Task item: A word-for-word copy of the entries, with the images left out, is what you should write.

[Material provided — start]

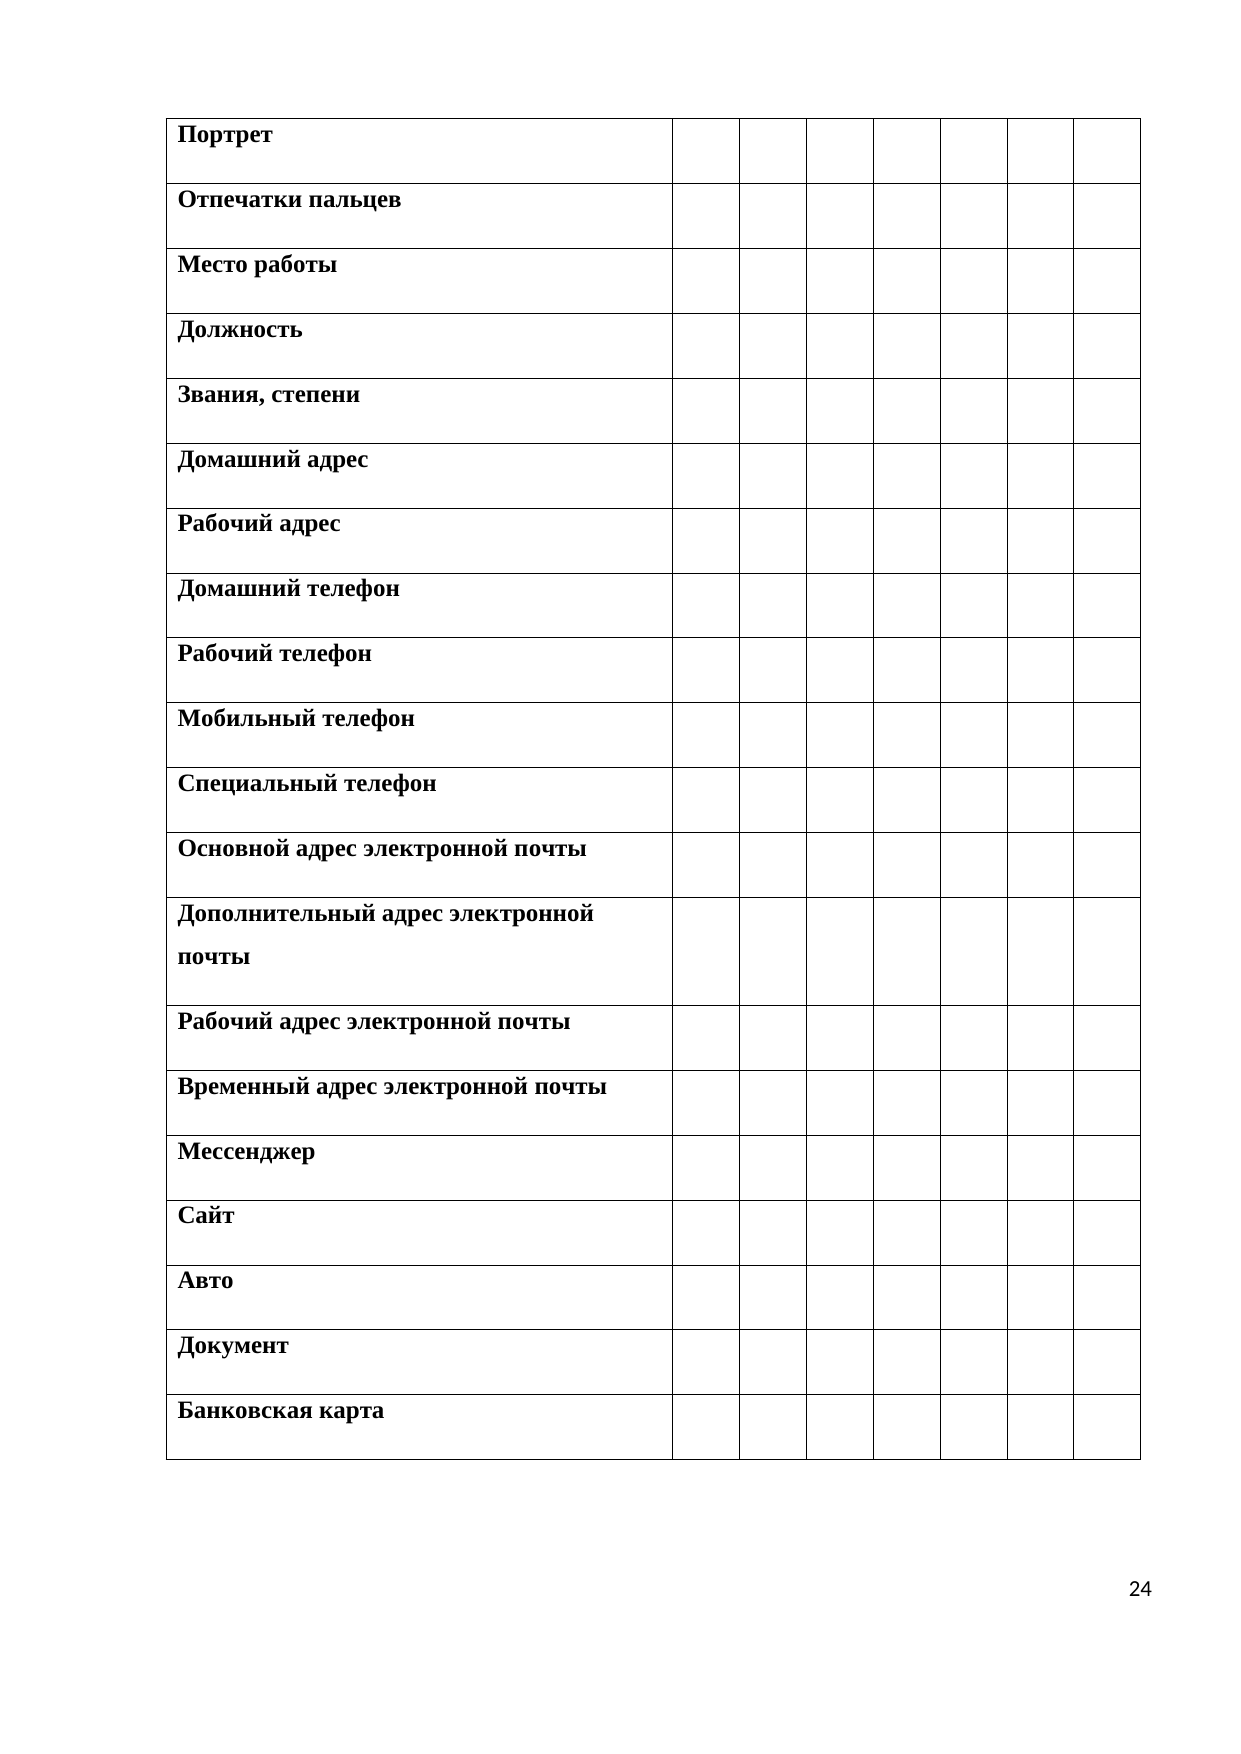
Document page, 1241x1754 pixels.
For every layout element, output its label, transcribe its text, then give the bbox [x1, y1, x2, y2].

table_cell [874, 898, 940, 1005]
table_cell [1008, 249, 1073, 313]
table_cell [874, 249, 940, 313]
table_cell [874, 184, 940, 248]
table_cell [941, 1201, 1007, 1264]
table_cell [941, 768, 1007, 832]
table_cell [941, 1330, 1007, 1394]
table_cell [1008, 833, 1073, 897]
table_cell Звания, степени [167, 379, 672, 443]
table_cell [807, 1395, 873, 1459]
table_cell [941, 1266, 1007, 1329]
table_cell [941, 1071, 1007, 1135]
table_cell [1008, 1006, 1073, 1070]
table_cell [740, 1006, 806, 1070]
table_cell [807, 184, 873, 248]
table_cell [740, 184, 806, 248]
table_cell Сайт [167, 1201, 672, 1264]
table_cell [874, 833, 940, 897]
table_cell Дополнительный адрес электронной почты [167, 898, 672, 1005]
table_cell [673, 184, 739, 248]
table_cell [673, 314, 739, 378]
table_cell [1008, 768, 1073, 832]
table_cell [673, 638, 739, 702]
table_cell [673, 1006, 739, 1070]
table_cell [673, 1071, 739, 1135]
table_cell [941, 184, 1007, 248]
table_cell [740, 1136, 806, 1199]
table_cell [1074, 379, 1140, 443]
table_cell Документ [167, 1330, 672, 1394]
table_cell [941, 638, 1007, 702]
table_cell Должность [167, 314, 672, 378]
table_cell [807, 509, 873, 572]
table_cell [807, 574, 873, 637]
table_cell [1008, 574, 1073, 637]
table_cell [1074, 314, 1140, 378]
table_cell [740, 509, 806, 572]
table_cell [1074, 638, 1140, 702]
table_cell [807, 1330, 873, 1394]
table_cell [740, 638, 806, 702]
table_cell [874, 768, 940, 832]
table_cell [807, 1136, 873, 1199]
table_cell [807, 444, 873, 507]
table_cell [1008, 638, 1073, 702]
table_cell [1074, 898, 1140, 1005]
table_cell [1074, 703, 1140, 767]
table_cell [740, 379, 806, 443]
table_cell [740, 1266, 806, 1329]
table_cell [740, 898, 806, 1005]
table_cell [1008, 314, 1073, 378]
table_cell [740, 444, 806, 507]
table_cell [1008, 1395, 1073, 1459]
table_cell [807, 1071, 873, 1135]
table_cell [874, 1395, 940, 1459]
table_cell [1008, 444, 1073, 507]
table_cell Временный адрес электронной почты [167, 1071, 672, 1135]
table_cell [874, 314, 940, 378]
table_cell [1074, 768, 1140, 832]
table_cell [874, 119, 940, 183]
table_cell [740, 574, 806, 637]
table_cell [1074, 1330, 1140, 1394]
table_cell [1008, 379, 1073, 443]
table_cell [874, 574, 940, 637]
table_cell [1008, 703, 1073, 767]
table_cell [941, 574, 1007, 637]
table_cell [874, 379, 940, 443]
table_cell [941, 379, 1007, 443]
table_cell [1074, 184, 1140, 248]
table_cell Мобильный телефон [167, 703, 672, 767]
table_cell [673, 574, 739, 637]
table_cell [941, 1006, 1007, 1070]
table_cell [874, 1136, 940, 1199]
table_cell [807, 314, 873, 378]
table_cell Основной адрес электронной почты [167, 833, 672, 897]
table_cell [874, 1266, 940, 1329]
table_cell [874, 1330, 940, 1394]
table_cell [807, 119, 873, 183]
table_cell [1074, 1071, 1140, 1135]
table_cell Отпечатки пальцев [167, 184, 672, 248]
table_cell [1074, 833, 1140, 897]
table_cell [673, 1395, 739, 1459]
table_cell [673, 768, 739, 832]
table_cell [740, 249, 806, 313]
table_cell [673, 1201, 739, 1264]
table_cell [1074, 1201, 1140, 1264]
table_cell [740, 1395, 806, 1459]
table_cell [941, 249, 1007, 313]
table_cell Домашний телефон [167, 574, 672, 637]
table_cell [1074, 509, 1140, 572]
table_cell [1074, 574, 1140, 637]
table_cell [941, 1395, 1007, 1459]
table_cell [807, 898, 873, 1005]
table_cell [1008, 898, 1073, 1005]
table_cell [807, 768, 873, 832]
table_cell [1008, 184, 1073, 248]
table_cell [1074, 119, 1140, 183]
table_cell [1074, 249, 1140, 313]
table_cell [673, 444, 739, 507]
table_cell [874, 638, 940, 702]
table_cell [807, 1006, 873, 1070]
table_cell [1008, 1136, 1073, 1199]
table_cell [1074, 1395, 1140, 1459]
table_cell [1008, 1330, 1073, 1394]
table_cell [941, 898, 1007, 1005]
table_cell [1074, 1136, 1140, 1199]
table_cell [807, 703, 873, 767]
table_cell Рабочий адрес [167, 509, 672, 572]
table_cell [941, 1136, 1007, 1199]
table_cell [807, 833, 873, 897]
table_cell [673, 1330, 739, 1394]
table_cell [740, 1071, 806, 1135]
table_cell [740, 1330, 806, 1394]
table_cell [941, 509, 1007, 572]
table_cell [941, 119, 1007, 183]
table_cell [1074, 1266, 1140, 1329]
table_cell [740, 703, 806, 767]
table_cell [874, 1201, 940, 1264]
table_cell [673, 509, 739, 572]
table_cell [740, 833, 806, 897]
table_cell Банковская карта [167, 1395, 672, 1459]
table_cell [673, 249, 739, 313]
table_cell [673, 703, 739, 767]
table_cell [874, 444, 940, 507]
table_cell [807, 1201, 873, 1264]
table_cell [1074, 444, 1140, 507]
table_cell [941, 833, 1007, 897]
table_cell [807, 249, 873, 313]
table_cell Домашний адрес [167, 444, 672, 507]
table_cell [673, 898, 739, 1005]
table_cell [740, 314, 806, 378]
table_cell Рабочий адрес электронной почты [167, 1006, 672, 1070]
table_cell [673, 833, 739, 897]
table_cell [807, 638, 873, 702]
table_cell [1008, 1266, 1073, 1329]
table_cell Рабочий телефон [167, 638, 672, 702]
table_cell [1008, 1071, 1073, 1135]
table_cell Специальный телефон [167, 768, 672, 832]
table_cell [673, 1266, 739, 1329]
table_cell [673, 379, 739, 443]
table_cell [740, 119, 806, 183]
table_cell Место работы [167, 249, 672, 313]
table_cell [941, 444, 1007, 507]
table_cell [807, 379, 873, 443]
table_cell [941, 314, 1007, 378]
table_cell [673, 119, 739, 183]
table_cell Портрет [167, 119, 672, 183]
table_cell [1074, 1006, 1140, 1070]
table_cell Авто [167, 1266, 672, 1329]
table_cell [1008, 509, 1073, 572]
table_cell [807, 1266, 873, 1329]
table_cell [740, 1201, 806, 1264]
table_cell [874, 1071, 940, 1135]
table_cell [874, 509, 940, 572]
table_cell [874, 703, 940, 767]
table_cell [673, 1136, 739, 1199]
table_cell [740, 768, 806, 832]
table_cell [941, 703, 1007, 767]
table_cell [874, 1006, 940, 1070]
table_cell [1008, 119, 1073, 183]
table_cell [1008, 1201, 1073, 1264]
table_cell Мессенджер [167, 1136, 672, 1199]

[Material provided — finish]

Response:
Document page, 1241x1754 pixels.
For every layout element, output its label, transcribe its text, then give the bbox [x1, y1, x2, y2].

table_cell [874, 898, 940, 1005]
table_cell [1008, 249, 1073, 313]
table_cell [874, 249, 940, 313]
table_cell [874, 184, 940, 248]
table_cell [941, 1201, 1007, 1264]
table_cell [941, 768, 1007, 832]
table_cell [941, 1330, 1007, 1394]
table_cell [1008, 833, 1073, 897]
table_cell Звания, степени [167, 379, 672, 443]
table_cell [807, 1395, 873, 1459]
table_cell [941, 1266, 1007, 1329]
table_cell [941, 1071, 1007, 1135]
table_cell [1008, 1006, 1073, 1070]
table_cell [740, 1006, 806, 1070]
table_cell [807, 184, 873, 248]
table_cell [740, 184, 806, 248]
table_cell Сайт [167, 1201, 672, 1264]
table_cell [874, 833, 940, 897]
table_cell Дополнительный адрес электронной почты [167, 898, 672, 1005]
table_cell [673, 184, 739, 248]
table_cell [673, 314, 739, 378]
table_cell [1008, 768, 1073, 832]
table_cell [673, 638, 739, 702]
table_cell [673, 1006, 739, 1070]
table_cell [673, 1071, 739, 1135]
table_cell [941, 184, 1007, 248]
table_cell [740, 1136, 806, 1199]
table_cell [1074, 379, 1140, 443]
table_cell Документ [167, 1330, 672, 1394]
table_cell [941, 638, 1007, 702]
table_cell Должность [167, 314, 672, 378]
table_cell [807, 509, 873, 572]
table_cell [807, 574, 873, 637]
table_cell [1008, 574, 1073, 637]
table_cell [1074, 314, 1140, 378]
table_cell [740, 509, 806, 572]
table_cell [1074, 638, 1140, 702]
table_cell [807, 1330, 873, 1394]
table_cell [740, 638, 806, 702]
table_cell [874, 768, 940, 832]
table_cell [807, 1136, 873, 1199]
table_cell [807, 444, 873, 507]
table_cell [1008, 638, 1073, 702]
table_cell [1074, 898, 1140, 1005]
table_cell [1074, 703, 1140, 767]
table_cell [740, 379, 806, 443]
table_cell [740, 1266, 806, 1329]
table_cell [740, 898, 806, 1005]
table_cell [1008, 314, 1073, 378]
table_cell [740, 444, 806, 507]
table_cell [1008, 1395, 1073, 1459]
table_cell [807, 1071, 873, 1135]
table_cell [874, 1395, 940, 1459]
table_cell [1008, 444, 1073, 507]
table_cell Временный адрес электронной почты [167, 1071, 672, 1135]
table_cell [874, 314, 940, 378]
table_cell [1074, 768, 1140, 832]
table_cell [874, 119, 940, 183]
table_cell [740, 574, 806, 637]
table_cell [1074, 1330, 1140, 1394]
table_cell [1008, 379, 1073, 443]
table_cell [874, 574, 940, 637]
table_cell [1008, 703, 1073, 767]
table_cell [941, 574, 1007, 637]
table_cell [874, 379, 940, 443]
table_cell [941, 379, 1007, 443]
table_cell [1074, 184, 1140, 248]
table_cell Мобильный телефон [167, 703, 672, 767]
table_cell [673, 574, 739, 637]
table_cell [941, 1006, 1007, 1070]
table_cell [874, 1136, 940, 1199]
table_cell [807, 314, 873, 378]
table_cell Основной адрес электронной почты [167, 833, 672, 897]
table_cell [874, 1266, 940, 1329]
table_cell [874, 1330, 940, 1394]
table_cell [807, 119, 873, 183]
table_cell [1074, 1071, 1140, 1135]
table_cell Отпечатки пальцев [167, 184, 672, 248]
table_cell [1074, 833, 1140, 897]
table_cell [673, 1395, 739, 1459]
table_cell [673, 768, 739, 832]
table_cell [740, 249, 806, 313]
table_cell [673, 1201, 739, 1264]
table_cell [1074, 1201, 1140, 1264]
table_cell [740, 1395, 806, 1459]
table_cell [941, 249, 1007, 313]
table_cell Домашний телефон [167, 574, 672, 637]
table_cell [1074, 509, 1140, 572]
table_cell [1074, 574, 1140, 637]
table_cell [941, 1395, 1007, 1459]
table_cell [807, 898, 873, 1005]
table_cell [1008, 898, 1073, 1005]
table_cell [807, 768, 873, 832]
table_cell [1008, 184, 1073, 248]
table_cell [1074, 119, 1140, 183]
table_cell [1074, 249, 1140, 313]
table_cell [673, 444, 739, 507]
table_cell [874, 638, 940, 702]
table_cell [807, 1006, 873, 1070]
table_cell [1008, 1136, 1073, 1199]
table_cell [1074, 1395, 1140, 1459]
table_cell [1008, 1330, 1073, 1394]
table_cell [941, 898, 1007, 1005]
table_cell [1074, 1136, 1140, 1199]
table_cell [807, 703, 873, 767]
table_cell Рабочий адрес [167, 509, 672, 572]
table_cell [941, 1136, 1007, 1199]
table_cell [807, 833, 873, 897]
table_cell [673, 1330, 739, 1394]
table_cell [740, 1071, 806, 1135]
table_cell [740, 1330, 806, 1394]
table_cell [941, 509, 1007, 572]
table_cell [941, 119, 1007, 183]
table_cell [1074, 1266, 1140, 1329]
table_cell [740, 703, 806, 767]
table_cell [874, 1201, 940, 1264]
table_cell [673, 509, 739, 572]
table_cell [740, 833, 806, 897]
table_cell Банковская карта [167, 1395, 672, 1459]
table_cell [673, 249, 739, 313]
table_cell [673, 703, 739, 767]
table_cell [874, 444, 940, 507]
table_cell [807, 1201, 873, 1264]
table_cell [1074, 444, 1140, 507]
table_cell [941, 833, 1007, 897]
table_cell [807, 249, 873, 313]
table_cell Домашний адрес [167, 444, 672, 507]
table_cell [673, 898, 739, 1005]
table_cell [740, 314, 806, 378]
table_cell Рабочий адрес электронной почты [167, 1006, 672, 1070]
table_cell [673, 833, 739, 897]
table_cell [807, 638, 873, 702]
table_cell [1008, 1266, 1073, 1329]
table_cell Рабочий телефон [167, 638, 672, 702]
table_cell [1008, 1071, 1073, 1135]
table_cell Специальный телефон [167, 768, 672, 832]
table_cell [673, 1266, 739, 1329]
table_cell [673, 379, 739, 443]
table_cell [740, 119, 806, 183]
table_cell Место работы [167, 249, 672, 313]
table_cell [941, 444, 1007, 507]
table_cell [807, 379, 873, 443]
table_cell [941, 314, 1007, 378]
table_cell [673, 119, 739, 183]
table_cell Портрет [167, 119, 672, 183]
table_cell [1074, 1006, 1140, 1070]
table_cell Авто [167, 1266, 672, 1329]
table_cell [1008, 509, 1073, 572]
table_cell [807, 1266, 873, 1329]
table_cell [740, 1201, 806, 1264]
table_cell [874, 1071, 940, 1135]
table_cell [874, 509, 940, 572]
table_cell [874, 703, 940, 767]
table_cell [673, 1136, 739, 1199]
table_cell [740, 768, 806, 832]
table_cell [941, 703, 1007, 767]
table_cell [874, 1006, 940, 1070]
table_cell [1008, 119, 1073, 183]
table_cell [1008, 1201, 1073, 1264]
table_cell Мессенджер [167, 1136, 672, 1199]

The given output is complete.